The Journey

March 29, 2026

Struggling to make software work is a really specific type of experience, and you either get that mental place or you don’t. As an objectively poor developer, I avoid writing code whenever possible, which is why I spend a lot of time using stuff like Bubble. But I’m not vibe-coding — every time my application doesn’t do what it was supposed to, it’s because of me. And when I actually figure out what’s wrong, and change it, it stays that way and I move onto something else.

I think one of the reasons I’ve found LLM-based vibe-coding so unsatisfying has been the fact that it fundamentally alters this experience. If you’re purely looking to make a computer do something, and you’re not very good at that (I qualify for that designation), I get that just asking for it to happen a couple times may be a faster and ultimately better way to make the computer do it.

(It’s also entirely possible that it’s not faster and/or not better — this is a different discussion, but an important one for another time.)

But… it’s absolutely not flexing the same muscles as building with a deterministic system. It’s not using them less, it’s actually not using them at all. If you’ve never flexed them, you might not notice. You might have a long back and forth with a chatbot, iterating on some idea, and think you’ve entered the sort of “flow state” your developer friends have talked about. You have not. Seriously, I am telling you, you have totally not done this. You may be in some other sort of state, and maybe that state has value, or maybe it’s the future of work, or maybe you’re just a guy hitting “refresh” and hoping for a different outcome, but you are not doing the thing.

Again, it’s not about code. It’s about systems, learning them, altering them, and ultimately mastering them. You interact with a lot of systems with code, and I suck at that, and I know that I suck at it because I’ve done it more than I probably should have, and I’ve been evaluated and coached and critiqued (heavily) by people who are really good at it. For me, failure was common, but success did happen sometimes and it’s an unforgettable feeling. When I vibe-code decent stuff, it doesn’t feel anything like that.

The Agency Model

The best thing I can compare this sort of thing to is working with an agency. If you’ve never been able to hire one, suddenly having Claude or whatever at your beck and call is probably thrilling. And sure, you can tell a chatbot to interact with you a certain way, to “partner” with you, or pretend you’re pair programming even if you don’t know how to program, and it will indulge you. But guess what? So will a lot of agencies. You’re the customer, dummy! They’ll tell you whatever you want if you let them.

I’ve had more or less involved roles with different agencies. I’ve sat there and barked orders, I’ve been hands off, and I’ve tried to save money by doing pieces of the work myself. It doesn’t matter — asking for stuff is different than figuring out stuff. Really building software is not asking for things; it’s doing things and creating iron-clad decision trees for things and tweaking things so that they must do what you want. No one is coming to help you. No one is going to just make it work, especially not your computer.

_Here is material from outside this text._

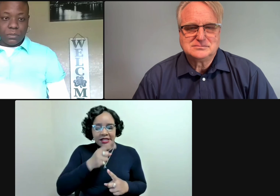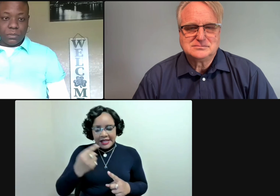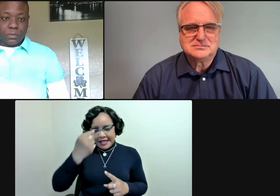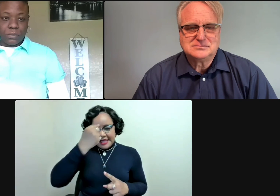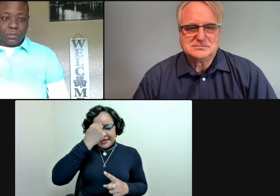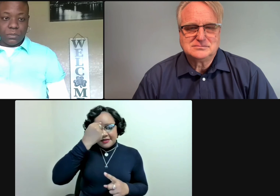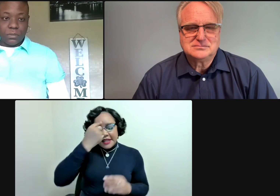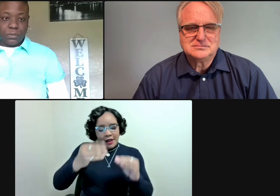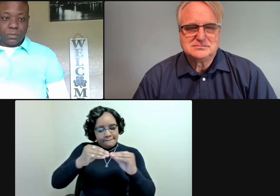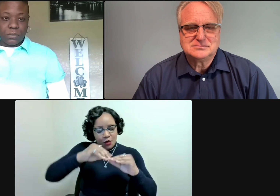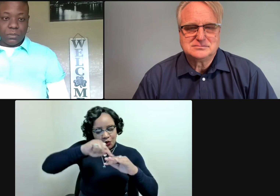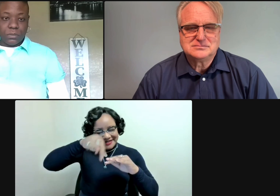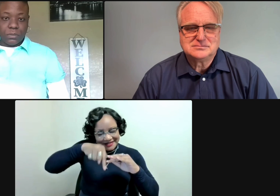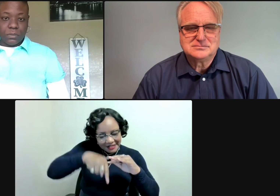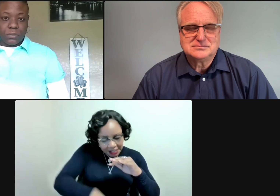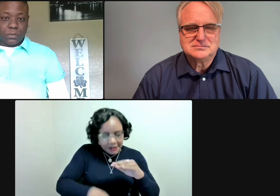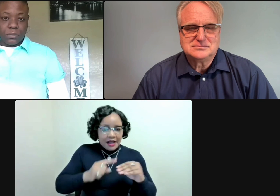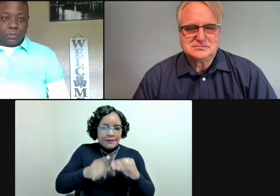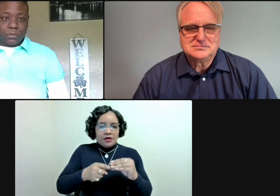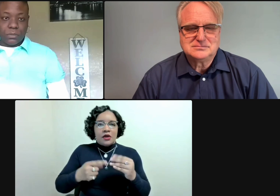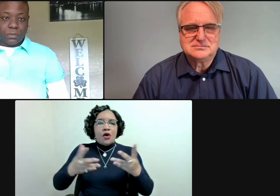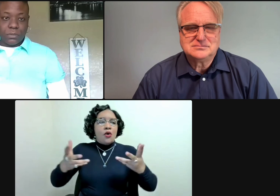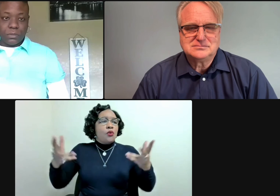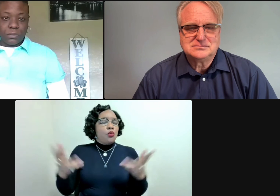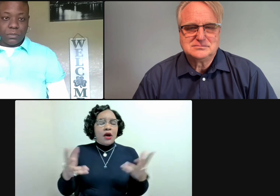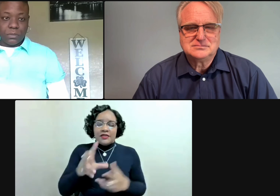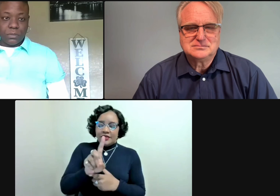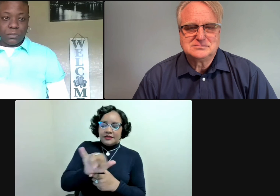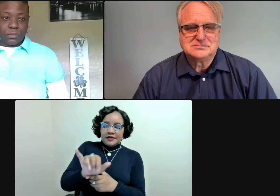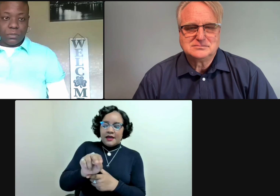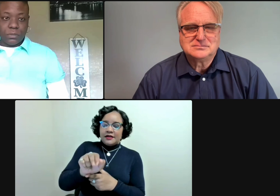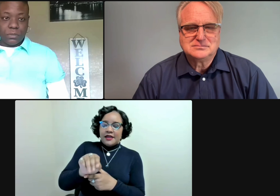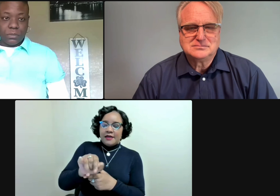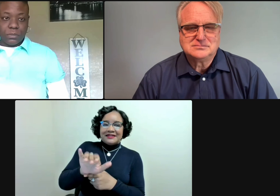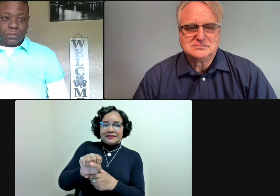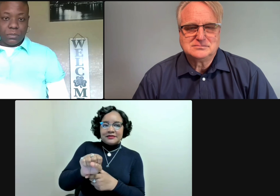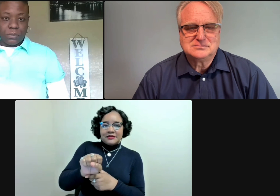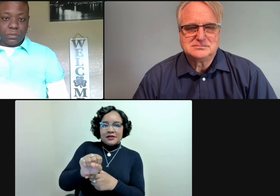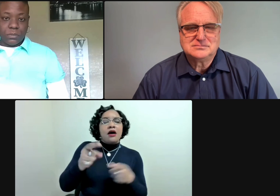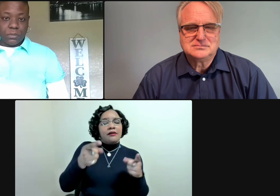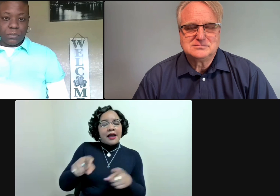I encourage my team or these new interpreters that come in to think more deeply about the dynamics that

It doesn’t have to be about building apps, either. People configure complex IT or DevOps systems, CRMs, automations, and other stuff this way, and a lot of those people get the same runner’s high when they master these systems and bend them to their will.

I can’t predict the future. But I can’t shake the feeling that regardless of how anyone feels about any given tool, moving these experiences, these journeys, to non-deterministic finger crossing is going to create more problems than it solves. I think there’s a reason many of the people most excited about eliminating the journey are people who aren’t on it very often.